*** Opening Provided records ***
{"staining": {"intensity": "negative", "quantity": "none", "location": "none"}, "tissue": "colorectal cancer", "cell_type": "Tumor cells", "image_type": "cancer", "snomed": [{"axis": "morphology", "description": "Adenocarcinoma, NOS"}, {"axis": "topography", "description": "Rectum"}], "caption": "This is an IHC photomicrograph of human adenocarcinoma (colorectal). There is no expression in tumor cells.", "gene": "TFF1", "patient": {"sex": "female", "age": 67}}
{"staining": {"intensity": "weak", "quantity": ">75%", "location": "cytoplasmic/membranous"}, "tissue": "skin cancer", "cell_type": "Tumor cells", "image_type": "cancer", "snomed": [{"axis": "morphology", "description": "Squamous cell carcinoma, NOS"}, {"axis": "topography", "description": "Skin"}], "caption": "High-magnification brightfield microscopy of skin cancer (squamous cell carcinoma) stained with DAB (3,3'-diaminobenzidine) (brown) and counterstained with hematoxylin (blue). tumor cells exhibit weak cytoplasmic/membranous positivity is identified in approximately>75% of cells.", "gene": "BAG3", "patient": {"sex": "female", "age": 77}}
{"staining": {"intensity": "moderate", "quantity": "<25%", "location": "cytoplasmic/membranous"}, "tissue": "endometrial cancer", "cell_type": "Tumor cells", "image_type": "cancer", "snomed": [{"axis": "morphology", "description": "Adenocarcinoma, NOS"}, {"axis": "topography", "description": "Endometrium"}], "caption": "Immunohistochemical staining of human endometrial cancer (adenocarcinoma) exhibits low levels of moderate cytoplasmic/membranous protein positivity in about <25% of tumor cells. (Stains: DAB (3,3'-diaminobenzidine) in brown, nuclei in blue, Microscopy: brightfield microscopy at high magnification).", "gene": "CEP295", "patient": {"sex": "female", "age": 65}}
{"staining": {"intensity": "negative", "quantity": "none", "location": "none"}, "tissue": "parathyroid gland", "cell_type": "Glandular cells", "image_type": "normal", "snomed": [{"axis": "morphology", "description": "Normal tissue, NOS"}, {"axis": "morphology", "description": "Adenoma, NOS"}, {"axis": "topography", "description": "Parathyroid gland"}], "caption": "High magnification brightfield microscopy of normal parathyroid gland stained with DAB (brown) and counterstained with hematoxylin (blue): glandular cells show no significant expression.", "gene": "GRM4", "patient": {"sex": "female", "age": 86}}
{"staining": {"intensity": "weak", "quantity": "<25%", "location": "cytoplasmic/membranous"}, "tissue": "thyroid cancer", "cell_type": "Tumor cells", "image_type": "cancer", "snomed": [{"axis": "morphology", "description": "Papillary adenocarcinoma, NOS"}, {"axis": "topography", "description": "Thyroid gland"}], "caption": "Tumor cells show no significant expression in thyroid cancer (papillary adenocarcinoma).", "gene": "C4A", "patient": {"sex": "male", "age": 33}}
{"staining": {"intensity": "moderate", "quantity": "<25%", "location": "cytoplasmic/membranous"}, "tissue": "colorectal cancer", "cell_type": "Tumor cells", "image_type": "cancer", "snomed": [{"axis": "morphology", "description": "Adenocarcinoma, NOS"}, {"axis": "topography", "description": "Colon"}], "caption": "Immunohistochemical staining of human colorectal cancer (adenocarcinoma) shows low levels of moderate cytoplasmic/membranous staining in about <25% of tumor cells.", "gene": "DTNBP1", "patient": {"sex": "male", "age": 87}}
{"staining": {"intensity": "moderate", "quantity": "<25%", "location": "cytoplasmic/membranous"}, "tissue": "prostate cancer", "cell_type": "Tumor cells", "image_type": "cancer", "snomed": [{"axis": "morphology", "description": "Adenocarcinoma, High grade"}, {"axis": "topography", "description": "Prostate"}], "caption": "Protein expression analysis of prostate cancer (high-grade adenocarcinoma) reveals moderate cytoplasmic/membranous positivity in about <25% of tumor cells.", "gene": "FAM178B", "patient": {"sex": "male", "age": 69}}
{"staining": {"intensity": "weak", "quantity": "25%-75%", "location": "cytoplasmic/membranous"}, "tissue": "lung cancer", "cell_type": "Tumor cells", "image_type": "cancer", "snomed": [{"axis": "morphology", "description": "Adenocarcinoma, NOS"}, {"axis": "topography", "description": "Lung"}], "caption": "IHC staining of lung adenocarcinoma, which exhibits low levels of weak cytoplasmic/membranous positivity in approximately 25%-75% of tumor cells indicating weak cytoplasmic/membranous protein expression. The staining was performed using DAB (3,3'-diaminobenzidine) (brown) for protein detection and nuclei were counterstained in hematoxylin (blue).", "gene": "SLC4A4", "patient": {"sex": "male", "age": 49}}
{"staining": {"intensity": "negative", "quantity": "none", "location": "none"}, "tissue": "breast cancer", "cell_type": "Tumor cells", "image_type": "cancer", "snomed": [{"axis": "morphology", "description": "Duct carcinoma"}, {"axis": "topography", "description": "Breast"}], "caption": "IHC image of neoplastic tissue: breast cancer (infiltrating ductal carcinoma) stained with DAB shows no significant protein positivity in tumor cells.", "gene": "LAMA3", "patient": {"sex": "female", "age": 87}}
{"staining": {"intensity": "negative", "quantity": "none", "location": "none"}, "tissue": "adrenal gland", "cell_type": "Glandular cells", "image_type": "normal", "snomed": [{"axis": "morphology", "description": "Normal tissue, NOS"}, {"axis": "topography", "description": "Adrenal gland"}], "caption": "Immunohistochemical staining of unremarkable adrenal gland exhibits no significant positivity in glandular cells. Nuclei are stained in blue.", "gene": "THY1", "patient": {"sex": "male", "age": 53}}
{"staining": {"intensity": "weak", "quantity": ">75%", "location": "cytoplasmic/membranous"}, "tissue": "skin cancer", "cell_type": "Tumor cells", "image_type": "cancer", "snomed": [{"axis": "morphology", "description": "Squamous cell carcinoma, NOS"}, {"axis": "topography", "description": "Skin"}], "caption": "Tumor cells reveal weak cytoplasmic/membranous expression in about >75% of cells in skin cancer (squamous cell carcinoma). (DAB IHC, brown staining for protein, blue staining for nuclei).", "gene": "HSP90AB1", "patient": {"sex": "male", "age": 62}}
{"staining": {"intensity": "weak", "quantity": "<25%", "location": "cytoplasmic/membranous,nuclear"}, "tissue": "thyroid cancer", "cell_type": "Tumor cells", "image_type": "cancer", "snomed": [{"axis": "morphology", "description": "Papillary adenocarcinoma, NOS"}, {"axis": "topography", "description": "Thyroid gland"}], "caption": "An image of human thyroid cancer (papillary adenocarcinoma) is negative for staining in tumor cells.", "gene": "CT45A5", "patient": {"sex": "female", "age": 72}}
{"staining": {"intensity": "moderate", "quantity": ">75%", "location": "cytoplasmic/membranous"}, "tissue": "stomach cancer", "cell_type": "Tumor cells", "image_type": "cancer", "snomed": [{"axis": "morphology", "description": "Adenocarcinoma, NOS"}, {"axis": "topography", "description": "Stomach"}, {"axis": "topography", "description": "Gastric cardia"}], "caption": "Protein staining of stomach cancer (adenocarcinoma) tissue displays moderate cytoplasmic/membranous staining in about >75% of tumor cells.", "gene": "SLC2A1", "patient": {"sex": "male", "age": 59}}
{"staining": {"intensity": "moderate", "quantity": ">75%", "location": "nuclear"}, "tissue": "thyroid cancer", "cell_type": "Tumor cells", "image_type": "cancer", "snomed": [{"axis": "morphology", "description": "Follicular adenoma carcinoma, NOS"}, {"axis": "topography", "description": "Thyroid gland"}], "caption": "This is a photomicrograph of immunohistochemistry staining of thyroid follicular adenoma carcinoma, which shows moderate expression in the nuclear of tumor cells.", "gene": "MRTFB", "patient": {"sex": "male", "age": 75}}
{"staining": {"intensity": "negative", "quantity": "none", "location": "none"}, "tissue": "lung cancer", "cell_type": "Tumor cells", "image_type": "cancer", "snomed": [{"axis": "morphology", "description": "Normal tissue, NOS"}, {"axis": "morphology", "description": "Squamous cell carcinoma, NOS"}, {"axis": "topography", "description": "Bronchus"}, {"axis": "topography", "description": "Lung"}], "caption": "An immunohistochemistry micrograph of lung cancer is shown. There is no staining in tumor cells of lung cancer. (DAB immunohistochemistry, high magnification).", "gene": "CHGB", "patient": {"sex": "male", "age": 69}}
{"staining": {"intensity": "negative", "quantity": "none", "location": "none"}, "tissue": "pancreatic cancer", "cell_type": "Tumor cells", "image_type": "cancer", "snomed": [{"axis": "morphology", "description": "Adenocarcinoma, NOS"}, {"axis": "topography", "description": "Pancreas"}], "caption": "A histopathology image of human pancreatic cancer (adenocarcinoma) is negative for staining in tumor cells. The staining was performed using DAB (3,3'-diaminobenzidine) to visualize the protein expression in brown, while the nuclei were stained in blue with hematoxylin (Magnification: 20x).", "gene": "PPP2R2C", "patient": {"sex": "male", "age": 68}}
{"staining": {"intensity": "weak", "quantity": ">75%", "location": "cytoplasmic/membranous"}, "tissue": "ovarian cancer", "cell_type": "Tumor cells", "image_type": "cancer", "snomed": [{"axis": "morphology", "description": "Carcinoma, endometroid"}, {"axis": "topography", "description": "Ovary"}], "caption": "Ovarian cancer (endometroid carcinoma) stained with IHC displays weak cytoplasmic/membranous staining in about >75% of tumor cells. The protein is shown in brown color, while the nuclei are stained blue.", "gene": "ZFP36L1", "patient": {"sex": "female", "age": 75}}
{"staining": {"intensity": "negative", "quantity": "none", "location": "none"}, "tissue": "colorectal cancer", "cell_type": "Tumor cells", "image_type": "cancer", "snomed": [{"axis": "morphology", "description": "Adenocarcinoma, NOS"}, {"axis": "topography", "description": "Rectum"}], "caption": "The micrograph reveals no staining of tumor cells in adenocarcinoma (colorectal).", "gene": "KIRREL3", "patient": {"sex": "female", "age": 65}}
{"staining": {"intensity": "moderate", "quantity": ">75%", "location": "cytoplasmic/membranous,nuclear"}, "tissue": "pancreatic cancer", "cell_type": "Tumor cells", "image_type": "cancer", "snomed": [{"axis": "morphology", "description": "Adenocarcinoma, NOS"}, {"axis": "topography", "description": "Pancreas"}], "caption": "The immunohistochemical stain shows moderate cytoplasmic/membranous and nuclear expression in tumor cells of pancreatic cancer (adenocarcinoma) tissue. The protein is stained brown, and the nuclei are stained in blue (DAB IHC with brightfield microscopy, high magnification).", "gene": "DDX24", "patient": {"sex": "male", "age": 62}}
*** Closing Provided records ***
Your answer should be one number, the count of lines in the entries holding the string "Rectum".

2